**Task to carry out:**
What lines in the records below contain the string "right"? Copy every one.

**Provided information:**
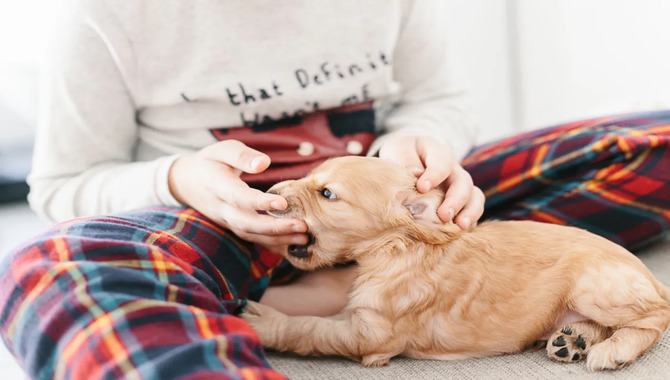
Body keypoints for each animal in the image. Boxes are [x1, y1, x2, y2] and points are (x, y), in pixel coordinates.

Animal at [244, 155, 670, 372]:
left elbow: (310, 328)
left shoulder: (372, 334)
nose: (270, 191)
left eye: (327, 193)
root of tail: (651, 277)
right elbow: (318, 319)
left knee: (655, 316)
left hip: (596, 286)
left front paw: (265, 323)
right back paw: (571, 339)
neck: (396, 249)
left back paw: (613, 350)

...

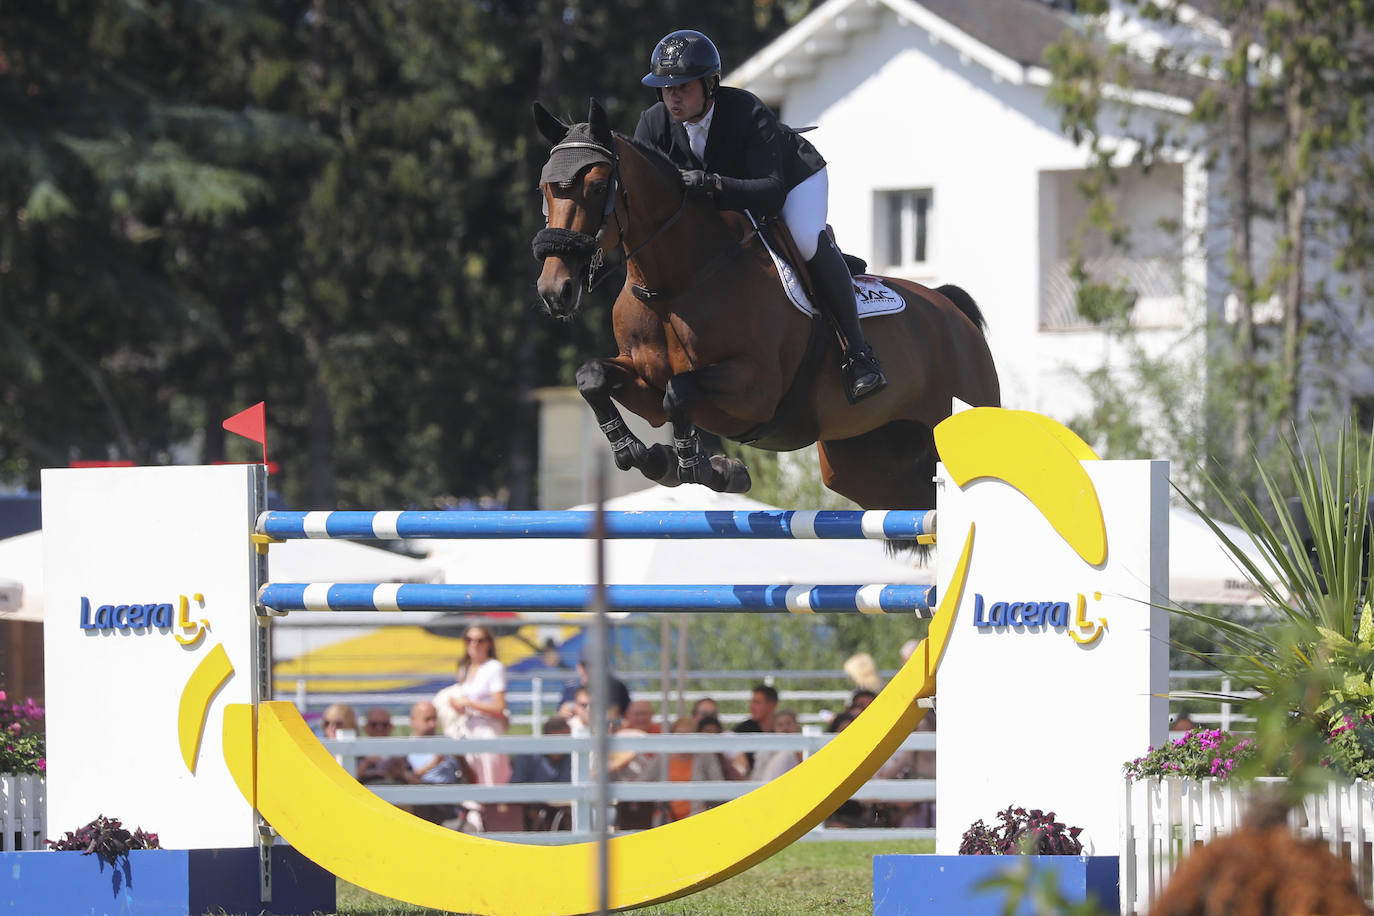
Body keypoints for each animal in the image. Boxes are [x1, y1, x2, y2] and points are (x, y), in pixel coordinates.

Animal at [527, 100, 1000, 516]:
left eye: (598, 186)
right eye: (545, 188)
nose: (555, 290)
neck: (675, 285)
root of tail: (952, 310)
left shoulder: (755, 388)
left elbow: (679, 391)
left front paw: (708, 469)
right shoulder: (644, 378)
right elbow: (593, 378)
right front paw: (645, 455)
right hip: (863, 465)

---

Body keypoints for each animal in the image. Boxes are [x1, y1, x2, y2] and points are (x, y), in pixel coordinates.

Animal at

**Answer to this exercise:**
right elbow: (318, 319)
right back paw: (571, 339)
right eye: (545, 188)
right shoulder: (644, 378)
right elbow: (593, 378)
right front paw: (645, 455)
right hip: (863, 465)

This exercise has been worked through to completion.